*** Opening Materials provided ***

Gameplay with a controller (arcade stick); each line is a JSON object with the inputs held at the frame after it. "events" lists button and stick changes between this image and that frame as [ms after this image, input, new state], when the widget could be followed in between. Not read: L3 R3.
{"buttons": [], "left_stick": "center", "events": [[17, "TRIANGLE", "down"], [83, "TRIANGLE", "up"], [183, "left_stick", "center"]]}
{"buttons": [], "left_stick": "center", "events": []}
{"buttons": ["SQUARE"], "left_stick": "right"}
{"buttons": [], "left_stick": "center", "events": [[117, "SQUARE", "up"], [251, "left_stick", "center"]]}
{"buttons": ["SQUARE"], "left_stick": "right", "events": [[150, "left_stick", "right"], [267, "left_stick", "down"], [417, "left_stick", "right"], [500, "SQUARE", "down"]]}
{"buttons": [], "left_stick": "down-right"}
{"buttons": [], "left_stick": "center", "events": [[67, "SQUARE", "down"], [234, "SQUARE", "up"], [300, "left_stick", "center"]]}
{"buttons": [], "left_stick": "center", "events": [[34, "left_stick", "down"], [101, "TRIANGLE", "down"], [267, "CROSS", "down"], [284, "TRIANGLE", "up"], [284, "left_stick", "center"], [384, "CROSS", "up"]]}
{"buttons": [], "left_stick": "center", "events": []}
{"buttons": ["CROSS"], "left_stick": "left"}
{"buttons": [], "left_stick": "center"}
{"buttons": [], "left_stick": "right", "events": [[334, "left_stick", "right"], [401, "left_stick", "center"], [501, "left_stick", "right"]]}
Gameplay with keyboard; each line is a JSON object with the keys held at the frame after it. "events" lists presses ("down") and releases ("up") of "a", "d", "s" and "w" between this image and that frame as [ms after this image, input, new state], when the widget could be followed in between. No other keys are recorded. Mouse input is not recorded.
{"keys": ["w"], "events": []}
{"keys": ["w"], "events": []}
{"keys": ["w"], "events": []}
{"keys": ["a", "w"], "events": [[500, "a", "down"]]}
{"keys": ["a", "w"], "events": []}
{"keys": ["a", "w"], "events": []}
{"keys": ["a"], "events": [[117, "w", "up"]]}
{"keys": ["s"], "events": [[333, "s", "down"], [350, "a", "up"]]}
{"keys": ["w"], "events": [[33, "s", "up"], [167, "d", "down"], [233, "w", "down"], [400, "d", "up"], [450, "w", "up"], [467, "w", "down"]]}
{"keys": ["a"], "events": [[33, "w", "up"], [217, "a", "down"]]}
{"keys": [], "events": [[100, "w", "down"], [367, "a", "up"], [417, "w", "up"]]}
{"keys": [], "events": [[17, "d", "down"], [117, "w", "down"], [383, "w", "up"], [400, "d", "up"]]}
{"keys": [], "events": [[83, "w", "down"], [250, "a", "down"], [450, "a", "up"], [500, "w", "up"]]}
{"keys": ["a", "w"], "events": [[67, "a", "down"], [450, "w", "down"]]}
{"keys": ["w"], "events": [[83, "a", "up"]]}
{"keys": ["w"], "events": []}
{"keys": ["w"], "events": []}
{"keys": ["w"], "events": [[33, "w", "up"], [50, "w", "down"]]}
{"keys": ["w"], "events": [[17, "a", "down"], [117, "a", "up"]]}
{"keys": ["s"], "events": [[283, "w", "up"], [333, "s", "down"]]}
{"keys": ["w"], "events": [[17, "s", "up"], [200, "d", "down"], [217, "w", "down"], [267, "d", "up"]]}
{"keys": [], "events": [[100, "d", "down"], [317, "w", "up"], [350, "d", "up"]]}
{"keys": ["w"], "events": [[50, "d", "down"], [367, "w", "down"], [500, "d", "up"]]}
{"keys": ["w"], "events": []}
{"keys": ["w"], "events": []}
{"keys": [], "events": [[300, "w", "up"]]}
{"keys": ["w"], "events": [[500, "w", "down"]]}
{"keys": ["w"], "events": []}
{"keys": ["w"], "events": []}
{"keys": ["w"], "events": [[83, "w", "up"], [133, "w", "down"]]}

*** Closing Materials provided ***

__Brief__: Every record above needs to be restated exactly.

__Task output__:
Gameplay with a controller (arcade stick); each line is a JSON object with the inputs held at the frame after it. "events" lists button and stick changes between this image and that frame as [ms after this image, input, new state], when the widget could be followed in between. Not read: L3 R3.
{"buttons": [], "left_stick": "center", "events": [[17, "TRIANGLE", "down"], [83, "TRIANGLE", "up"], [183, "left_stick", "center"]]}
{"buttons": [], "left_stick": "center", "events": []}
{"buttons": ["SQUARE"], "left_stick": "right"}
{"buttons": [], "left_stick": "center", "events": [[117, "SQUARE", "up"], [251, "left_stick", "center"]]}
{"buttons": ["SQUARE"], "left_stick": "right", "events": [[150, "left_stick", "right"], [267, "left_stick", "down"], [417, "left_stick", "right"], [500, "SQUARE", "down"]]}
{"buttons": [], "left_stick": "down-right"}
{"buttons": [], "left_stick": "center", "events": [[67, "SQUARE", "down"], [234, "SQUARE", "up"], [300, "left_stick", "center"]]}
{"buttons": [], "left_stick": "center", "events": [[34, "left_stick", "down"], [101, "TRIANGLE", "down"], [267, "CROSS", "down"], [284, "TRIANGLE", "up"], [284, "left_stick", "center"], [384, "CROSS", "up"]]}
{"buttons": [], "left_stick": "center", "events": []}
{"buttons": ["CROSS"], "left_stick": "left"}
{"buttons": [], "left_stick": "center"}
{"buttons": [], "left_stick": "right", "events": [[334, "left_stick", "right"], [401, "left_stick", "center"], [501, "left_stick", "right"]]}
Gameplay with keyboard; each line is a JSON object with the keys held at the frame after it. "events" lists presses ("down") and releases ("up") of "a", "d", "s" and "w" between this image and that frame as [ms after this image, input, new state], when the widget could be followed in between. No other keys are recorded. Mouse input is not recorded.
{"keys": ["w"], "events": []}
{"keys": ["w"], "events": []}
{"keys": ["w"], "events": []}
{"keys": ["a", "w"], "events": [[500, "a", "down"]]}
{"keys": ["a", "w"], "events": []}
{"keys": ["a", "w"], "events": []}
{"keys": ["a"], "events": [[117, "w", "up"]]}
{"keys": ["s"], "events": [[333, "s", "down"], [350, "a", "up"]]}
{"keys": ["w"], "events": [[33, "s", "up"], [167, "d", "down"], [233, "w", "down"], [400, "d", "up"], [450, "w", "up"], [467, "w", "down"]]}
{"keys": ["a"], "events": [[33, "w", "up"], [217, "a", "down"]]}
{"keys": [], "events": [[100, "w", "down"], [367, "a", "up"], [417, "w", "up"]]}
{"keys": [], "events": [[17, "d", "down"], [117, "w", "down"], [383, "w", "up"], [400, "d", "up"]]}
{"keys": [], "events": [[83, "w", "down"], [250, "a", "down"], [450, "a", "up"], [500, "w", "up"]]}
{"keys": ["a", "w"], "events": [[67, "a", "down"], [450, "w", "down"]]}
{"keys": ["w"], "events": [[83, "a", "up"]]}
{"keys": ["w"], "events": []}
{"keys": ["w"], "events": []}
{"keys": ["w"], "events": [[33, "w", "up"], [50, "w", "down"]]}
{"keys": ["w"], "events": [[17, "a", "down"], [117, "a", "up"]]}
{"keys": ["s"], "events": [[283, "w", "up"], [333, "s", "down"]]}
{"keys": ["w"], "events": [[17, "s", "up"], [200, "d", "down"], [217, "w", "down"], [267, "d", "up"]]}
{"keys": [], "events": [[100, "d", "down"], [317, "w", "up"], [350, "d", "up"]]}
{"keys": ["w"], "events": [[50, "d", "down"], [367, "w", "down"], [500, "d", "up"]]}
{"keys": ["w"], "events": []}
{"keys": ["w"], "events": []}
{"keys": [], "events": [[300, "w", "up"]]}
{"keys": ["w"], "events": [[500, "w", "down"]]}
{"keys": ["w"], "events": []}
{"keys": ["w"], "events": []}
{"keys": ["w"], "events": [[83, "w", "up"], [133, "w", "down"]]}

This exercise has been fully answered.